Leiston is a unique town among the wide
variety of villages and settlements in Suffolk. In early history,
Leiston was known only for its proximity to the river Mismer and
important ports at Syzewell and Minsmere Havens (and therefore
lucrative wrecking and smuggling activity) and the presence of nearby
Leiston Abbey which would have dominated the local economy until the
dissolution of the monasteries under Henry VIII. By fluke of history,
the business of one bladesmith, Richard Garrett (born 12.10.1757), grew
steadily from 1778 to metamorphose into an important Victorian
engineering factory. Famous for its threshing machines, traction
engines and many other products, Garretts engineering works transformed
Leiston from a hamlet of a few hundred inhabitants into an industrial
town.
Many other businesses were drawn into Leiston to service the growing
population including that of corn miller. In 1865, we find the first
mention of a smock mill run by James Bedwell operating on a ridge
carrying the railway line from the station over Valley Road and towards
Thorpe Halt and Aldeburgh. Henry James Lambert is first mentioned as
operating the windmill in 1892, alongside a steam driven mill. The
slope from Valley Road up to the site is still known as Lambert's Lane
and the cottage on the corner carries the familar cartouche of
cream-white paint with the decorative serif lettering (note the
inward-sloping 'H'): 'MILL HOUSE'.
But surely there must have been something, perhaps an arrow, above the name? The mill was dismantled in 1917 when the use of wind power to grind corn became uneconomical, however some of the original buildings still exist at the top of Lamberts Lane. Demolition was carried out by John 'Tiny' Brown who also demolished the mill in Snape. the base of which was later used as a house by the Suffolk composer Benjamin Britten. The mill stones from Snape were used in the refurbishment of Saxtead mill, just outside Framlingham.

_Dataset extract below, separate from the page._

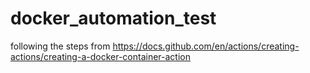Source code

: # docker_automation_test

following the steps from https://docs.github.com/en/actions/creating-actions/creating-a-docker-container-action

This is a gravestone close to the main door of Leiston church in Waterloo Avenue. An earlier photograph of the same stone from the 1970s formed the basis of a lost oil painting by Borin Van Loon (still looking!). We think it must have been the name of the grave's occupant: 'LOT BETTS... also of ANN, Relict of Lot Betts' (hopefully not known in her lifetime as "Lot's wife". This recent view is replete with molehill, dead leaves and a wealth of algae and moss to obscure the ancient carved script. Leiston church is one of the most distinctive, not to say eccentric, ecclesiastical buildings in a county groaning with hundreds of historic churches and monastic ruins.